– Там, на столе. И больше меня не перебивай. И ничего не передвигай! А то ничего не найти потом!
Она отступила и взглянула на себя в зеркало. Пригладила непослушные волосы, посмотрела себе в глаза.
Джонатан перестал говорить по телефону. Но все еще что-то бормотал себе под нос.
– Мистер Джонатан?
– Что?
– Я знаю, что вы слепой, но вы имеете представление, как я выгляжу?
На мгновение он повернулся к ней:
– А почему ты спрашиваешь?
Она покраснела.
– Мне просто было любопытно. Бабушка говорит, что я привлекательная. Но только она. А девочки в школе не слишком хорошо ко мне относятся. Вот я и подумала, может, все потому, что я безобразная?
– Ничего не безобразная, можешь мне поверить!
– А вы откуда знаете?
– Аура? Кажется, бабушка упоминала как-то это слово.
– Ага, разумеется. Поди сюда. Дай ощупать твое лицо.
Лупе подошла прямо к нему и позволила ему провести длинными пальцами вдоль контуров лица.
– Я когда-то был художником, так что в лицах разбираюсь.
Он продолжал ощупывать ее лицо, поглаживая пальцами, пока не дошел до лба.
Лупе взглянула на него так, словно вот-вот расплачется.
– Спасибо. Пойду, пожалуй.
Она вышла из комнаты. А когда закрыла дверь, то Джонатан услышал как она воскликнула: – Классические!
На той же неделе Лупе стояла в школьной аудитории на занятиях хора среди популярных девочек.
Это вызывало ухмылки у всех девочек, которых в школе любили, особенно у Бри, которая даже глаза закатывала от смеха. Лупе стояла в одиночестве в отдельном ряду, там, где на концерт обычно покупают дешевые билеты, а другие девочки сгрудились в стайку вокруг Бри, которая, судя по всему, была среди них заводилой и подстрекательницей в насмешках над Лупе.
После первого псалма монашка постучала дирижерской палочкой.
– Девочки, встаньте рядом! Почему все разбрелись? Пожалуйста, все сопрано, встаньте вместе! Начнем!
Популярные школьницы посмотрели на Бри, которая опустила глаза, пока они неохотно занимали певческий ряд.

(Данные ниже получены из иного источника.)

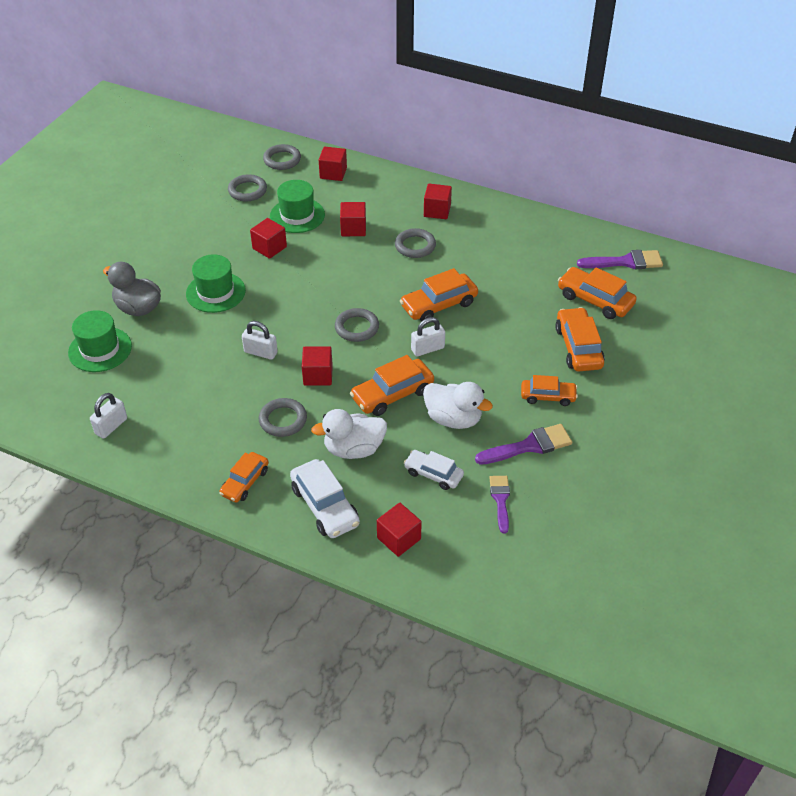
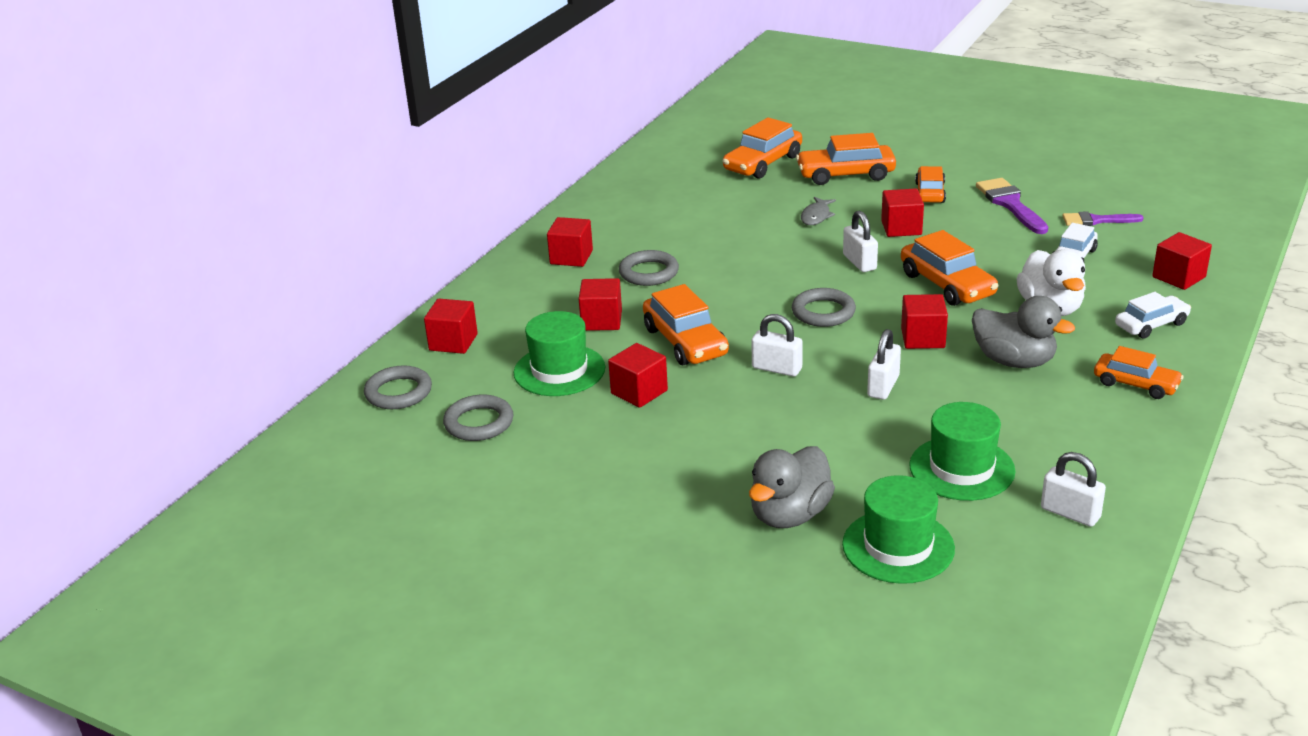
camera: 85 degrees left, 15 degrees down
(215, 292) = (748, 436): green hat -> green hat (961, 468)
(283, 420) = (1014, 361): grey ring -> grey duck
(288, 305) = (777, 368): none -> white padlock
(325, 506) = (1151, 325): white car -> white car, size x0.66
(439, 305) = (774, 255): orange car -> orange car (685, 342)
(453, 419) = (980, 246): white duck -> none
(483, 375) = (901, 228): none -> red cube
(502, 328) = (816, 216): none -> grey fish
(625, 262) = (694, 145): purple brush -> none

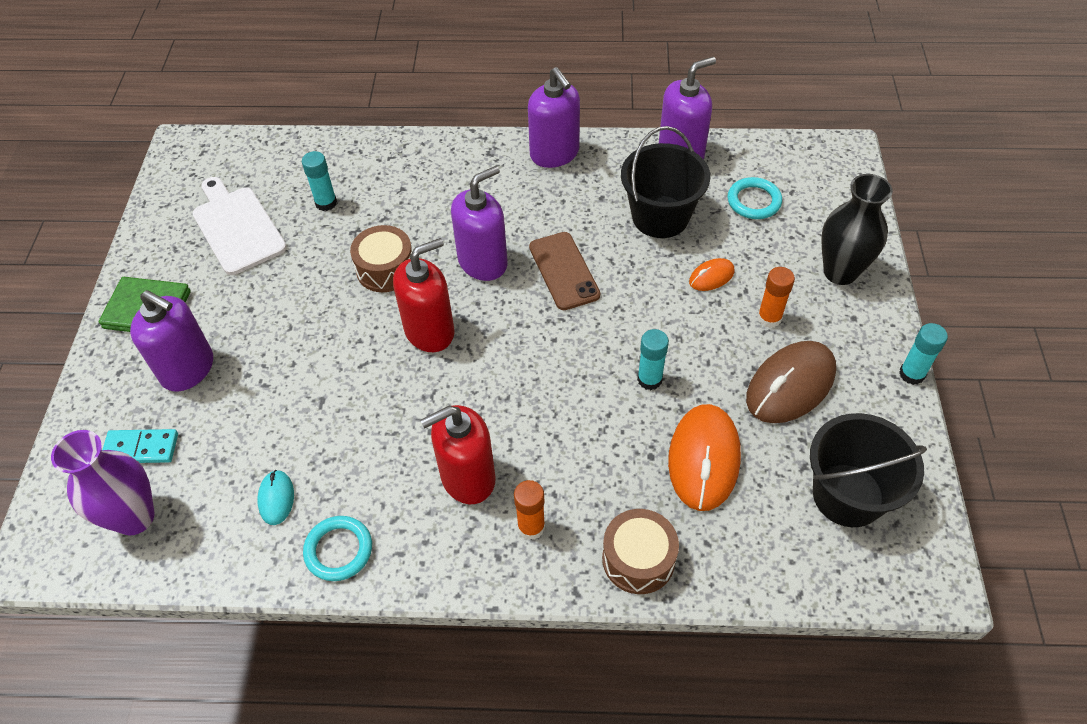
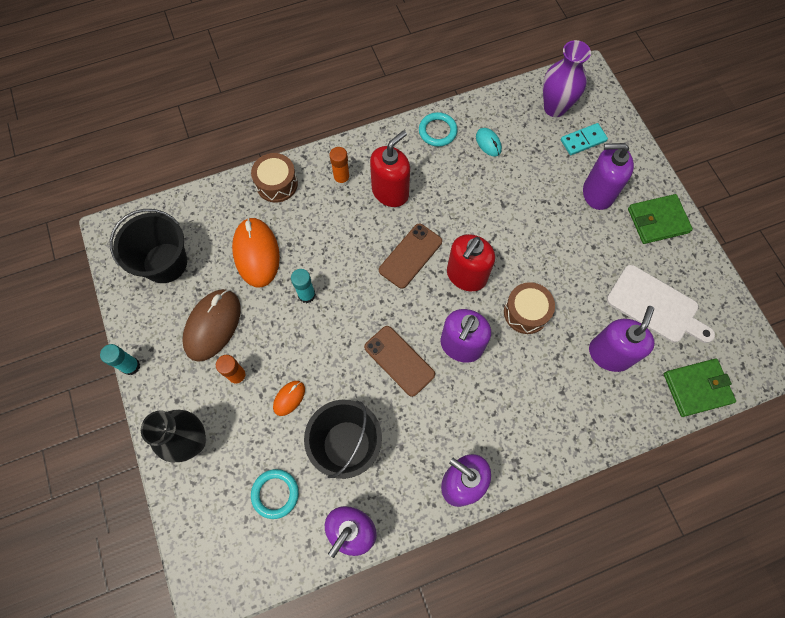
camera: 155 degrees right, 15 degrees up
(265, 150) = (697, 388): none -> green wallet
(326, 203) = (609, 354): turquoise glue stick -> purple soap dispenser
(487, 379) = (410, 256): none -> brown phone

Лупе сделала вид, что ничего не замечает. Она вежливо улыбалась одними губами и бормотала, чтобы никто не слышал:
– Я люблю себя и поэтому думаю обо всех с любовью, ибо знаю, что отдаю, то возвращается ко мне сторицей.
Тем вечером в квартире у Джонатана, пока тот стоял у окна, Лупе убирала в шкафчик разную бакалею, что купила ему.
– Мистер Джонатан?
– Да?
– Мне вот всегда было любопытно…
– Что?
– Почему так много ваших картин закрыты листами бумаги, чтобы их не было видно?
Услышав вопрос, Джонатан нахмурился.
– Когда в следующий раз пойдешь в магазин, купи немного клейкой ленты, чтобы залепить тебе рот, если тебе вдруг вздумается задавать подобные нелепые вопросы.
– О’кей.
Джонатан вздохнул.
– Во‑первых, я их все равно не вижу. Во‑вторых, не хочу, чтобы они испортились от сигарного дыма или солнечного света.
– Не слишком убедительные причины, – сказала Лупе. Она придвинулась к столу Джонатана, где находилось особенно большое занавешенное тканью полотно. – И, кроме того, вы же здесь даже не курите.
– А зачем ты суешь свой нос в чужие дела? – произнес Джонатан, двигаясь в ее сторону. Когда он понял, где она стоит, то остановился и какое-то время стоял молча.
– Эта, что у меня над столом, – это Бо, моя собака. Он был самым умным и верным…
– Был? Его больше нет?
– Нет.
– А что на той картине рядом?
– Мои родители.
– Их тоже больше нет?
– Их нет, но они живы. Живут во Флориде. В Бока-Ратон, но это практически одно и то же.
– Вы их разве не навещаете? – спросила Лупе.
– Нет. Много лет назад я поссорился с матерью. Я никогда ее особенно не любил, да и она меня тоже. Мы все эти годы совсем не общались.